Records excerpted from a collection
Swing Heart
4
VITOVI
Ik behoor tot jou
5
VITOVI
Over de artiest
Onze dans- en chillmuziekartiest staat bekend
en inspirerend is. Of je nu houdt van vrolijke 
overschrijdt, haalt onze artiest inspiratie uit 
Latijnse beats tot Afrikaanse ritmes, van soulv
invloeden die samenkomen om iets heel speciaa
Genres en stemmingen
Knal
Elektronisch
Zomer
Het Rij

_What is being asked:_ Edit the items above so that "Zomer" becomes "Lente", and give back every line with nothing else changed.

_Exercise response:_
Swing Heart
4
VITOVI
Ik behoor tot jou
5
VITOVI
Over de artiest
Onze dans- en chillmuziekartiest staat bekend
en inspirerend is. Of je nu houdt van vrolijke 
overschrijdt, haalt onze artiest inspiratie uit 
Latijnse beats tot Afrikaanse ritmes, van soulv
invloeden die samenkomen om iets heel speciaa
Genres en stemmingen
Knal
Elektronisch
Lente
Het Rij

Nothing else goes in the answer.